Europawahl:Der Erfolg der Grünen hat System, das Debakel der SPD auch

Katarina Barley bei Europawahl-Kundgebung in München, 2019

Katarina Barley ist bei der Europawahl gescheitert. Dieter Reiter könnte bei der Kommunalwahl in München auch ein Debakel drohen.

(Foto: Florian Peljak)

Nach der Kommunalwahl im nächsten Jahr drohen im Münchner Rathaus turbulente Zeiten - durch die Schwäche der SPD und die Stärke der Grünen werden neue Bündnisse nötig.

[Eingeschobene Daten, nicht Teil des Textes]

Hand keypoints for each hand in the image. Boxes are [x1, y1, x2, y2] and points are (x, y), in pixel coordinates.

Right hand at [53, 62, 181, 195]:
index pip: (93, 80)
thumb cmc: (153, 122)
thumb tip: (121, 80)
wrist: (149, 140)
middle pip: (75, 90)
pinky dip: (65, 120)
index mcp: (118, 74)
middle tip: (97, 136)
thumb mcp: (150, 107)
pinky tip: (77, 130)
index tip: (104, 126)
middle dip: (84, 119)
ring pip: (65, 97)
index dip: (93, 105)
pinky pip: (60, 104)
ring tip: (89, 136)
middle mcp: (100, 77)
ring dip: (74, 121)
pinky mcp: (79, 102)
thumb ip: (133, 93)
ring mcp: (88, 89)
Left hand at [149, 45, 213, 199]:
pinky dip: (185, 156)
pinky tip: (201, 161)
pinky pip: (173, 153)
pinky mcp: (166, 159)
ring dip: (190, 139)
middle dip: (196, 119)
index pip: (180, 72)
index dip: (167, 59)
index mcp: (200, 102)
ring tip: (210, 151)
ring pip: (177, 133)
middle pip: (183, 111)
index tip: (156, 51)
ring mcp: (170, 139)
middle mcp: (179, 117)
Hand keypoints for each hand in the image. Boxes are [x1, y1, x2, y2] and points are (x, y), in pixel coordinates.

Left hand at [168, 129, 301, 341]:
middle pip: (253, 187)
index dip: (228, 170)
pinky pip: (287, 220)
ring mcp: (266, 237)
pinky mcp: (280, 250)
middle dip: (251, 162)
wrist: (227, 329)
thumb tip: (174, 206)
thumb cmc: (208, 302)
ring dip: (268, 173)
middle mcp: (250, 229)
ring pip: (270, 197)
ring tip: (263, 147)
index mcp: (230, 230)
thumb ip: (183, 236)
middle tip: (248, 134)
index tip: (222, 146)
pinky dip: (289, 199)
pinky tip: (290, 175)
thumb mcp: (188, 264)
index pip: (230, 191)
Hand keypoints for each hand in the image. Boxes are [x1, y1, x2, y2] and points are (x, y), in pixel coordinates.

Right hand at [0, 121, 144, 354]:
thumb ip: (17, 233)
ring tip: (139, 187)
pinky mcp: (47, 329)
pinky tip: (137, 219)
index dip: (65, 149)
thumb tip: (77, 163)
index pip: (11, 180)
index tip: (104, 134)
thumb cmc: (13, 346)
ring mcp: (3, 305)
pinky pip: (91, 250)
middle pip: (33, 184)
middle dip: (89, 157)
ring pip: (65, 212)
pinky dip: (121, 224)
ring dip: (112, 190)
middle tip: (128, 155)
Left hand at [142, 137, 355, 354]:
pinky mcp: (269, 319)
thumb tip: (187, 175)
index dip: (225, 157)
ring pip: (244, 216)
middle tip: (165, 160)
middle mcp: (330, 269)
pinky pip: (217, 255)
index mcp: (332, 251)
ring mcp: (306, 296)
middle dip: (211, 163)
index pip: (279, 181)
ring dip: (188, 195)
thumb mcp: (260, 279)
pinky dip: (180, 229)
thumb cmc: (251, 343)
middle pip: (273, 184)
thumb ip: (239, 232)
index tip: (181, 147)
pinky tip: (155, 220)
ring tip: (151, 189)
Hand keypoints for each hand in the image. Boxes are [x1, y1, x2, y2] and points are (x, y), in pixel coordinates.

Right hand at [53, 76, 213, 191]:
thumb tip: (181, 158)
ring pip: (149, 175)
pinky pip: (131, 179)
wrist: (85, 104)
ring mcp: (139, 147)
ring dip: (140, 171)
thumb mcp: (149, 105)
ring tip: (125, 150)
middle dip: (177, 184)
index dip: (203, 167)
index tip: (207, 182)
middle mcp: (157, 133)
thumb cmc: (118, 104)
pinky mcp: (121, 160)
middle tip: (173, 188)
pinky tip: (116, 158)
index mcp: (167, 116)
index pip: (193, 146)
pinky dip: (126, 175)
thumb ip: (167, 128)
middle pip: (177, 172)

Kommentar von Dominik Hutter

Nach der Landtagswahl war die SPD zwar geknickt, trotzdem aber auch ein wenig schnippisch: Ein Gute-Laune-Wahlkampf der jungen Kandidatin Katharina Schulze sei das gewesen, ätzten damals die Sozialdemokraten. Eher inhaltsleer. Was ein wenig impliziert, dass die Wähler sich hätten blenden lassen von der frisch-fröhlichen Ausstrahlung der einstigen Münchner Grünen-Chefin. Nun, eine Wahl später, zeigt sich, dass der Erfolg der Grünen offenbar System hat. Und das Debakel der SPD auch. Die Wähler wenden sich tatsächlich ab von der einst so stolzen Sozialdemokratie. Selbst in München mit der langen Ahnenreihe der roten Oberbürgermeister. Irgendwann ist ein Ausrutscher eben kein Ausrutscher mehr, auch wenn das vermutlich viele SPDler intensiv hoffen werden.

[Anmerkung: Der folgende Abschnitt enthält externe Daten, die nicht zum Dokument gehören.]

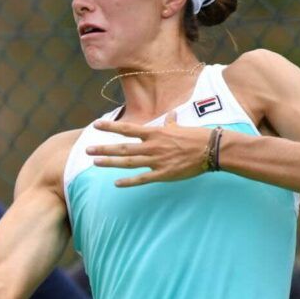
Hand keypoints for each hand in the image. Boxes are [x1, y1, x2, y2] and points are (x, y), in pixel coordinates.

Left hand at [86, 111, 209, 186]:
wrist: (212, 149)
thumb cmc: (196, 136)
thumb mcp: (180, 127)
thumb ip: (170, 123)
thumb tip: (171, 115)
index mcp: (155, 133)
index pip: (128, 129)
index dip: (110, 127)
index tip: (95, 125)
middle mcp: (152, 146)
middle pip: (123, 147)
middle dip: (104, 148)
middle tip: (87, 150)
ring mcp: (156, 160)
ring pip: (129, 162)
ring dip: (111, 162)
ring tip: (96, 163)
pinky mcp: (163, 174)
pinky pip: (142, 178)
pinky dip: (129, 181)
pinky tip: (116, 183)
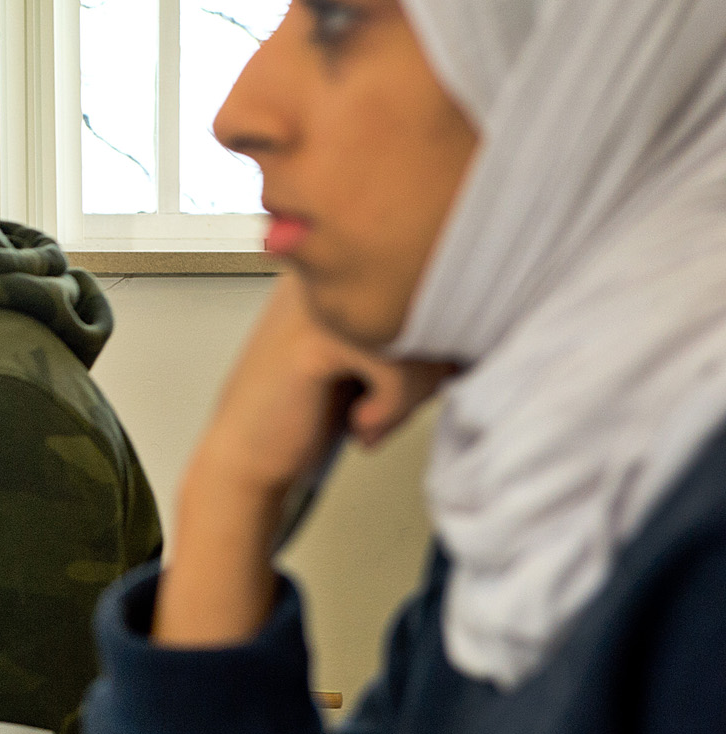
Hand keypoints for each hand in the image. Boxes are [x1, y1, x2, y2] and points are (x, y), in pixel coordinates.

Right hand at [156, 276, 448, 647]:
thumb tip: (485, 317)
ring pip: (419, 327)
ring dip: (412, 389)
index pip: (425, 278)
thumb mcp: (367, 359)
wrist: (246, 463)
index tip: (423, 379)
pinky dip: (393, 406)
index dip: (438, 335)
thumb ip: (414, 327)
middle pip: (427, 297)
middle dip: (429, 363)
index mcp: (333, 270)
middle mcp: (323, 274)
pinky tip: (363, 425)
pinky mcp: (316, 342)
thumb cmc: (305, 414)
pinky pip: (397, 362)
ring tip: (380, 418)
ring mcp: (315, 303)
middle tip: (401, 403)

Die nächste Wahl ist schon die Kommunalwahl, einst eine sichere Bank für die Münchner Sozialdemokratie. Und auch wenn dann der populäre Oberbürgermeister Dieter Reiter ein bisschen was herausreißen mag - die SPD-Fraktion hat allerbeste Chancen, im März 2020 auf einen weit abgeschlagenen dritten Platz zurückzufallen. Da auch die CSU bei Wahlen in München nicht gerade in berauschender Form ist, ist eine Fortführung des aktuellen Rathaus-Bündnisses arithmetisch zweifelhaft. Dann rückt plötzlich Grün-Schwarz als einzig denkbares Zweiergespann in den Vordergrund, mit den Grünen als Senior-Partner. Das wird die stolze CSU erst einmal verdauen müssen. Von der SPD ganz zu schweigen. Oder es läuft eben doch auf ein Dreier- oder Noch-mehr-Partner-Bündnis hinaus. Dann brechen turbulente Zeiten an im Rathaus - vor allem, wenn es dazu auch noch einen roten Oberbürgermeister geben sollte.

Es ist immer schwierig, Wahlen auf verschiedenen politischen Ebenen miteinander zu vergleichen. Die großen Volksparteien sollten jedoch alarmiert sein über die Analysen, die ihnen mangelnde Kante vorwerfen. Das könnte durchaus auch auf die Münchner Kommunalpolitik zutreffen. Das Rathaus-Bündnis hat sehr lange versucht, es allen Recht zu machen. Zu lange. Im Verkehr, bei der Planung großer Wohngebiete - das Wischiwaschi verdeckt ein wenig die Erfolge, die dieses Bündnis ja durchaus vorzuweisen hat. Erst jetzt versucht Reiter, seiner Partei ein klareres Profil zu geben, speziell bei der Verkehrswende. Gut möglich, dass es schon zu spät ist. Zumal die Grünen beim Verkehr schon dort sind, wo die SPD erst hin will.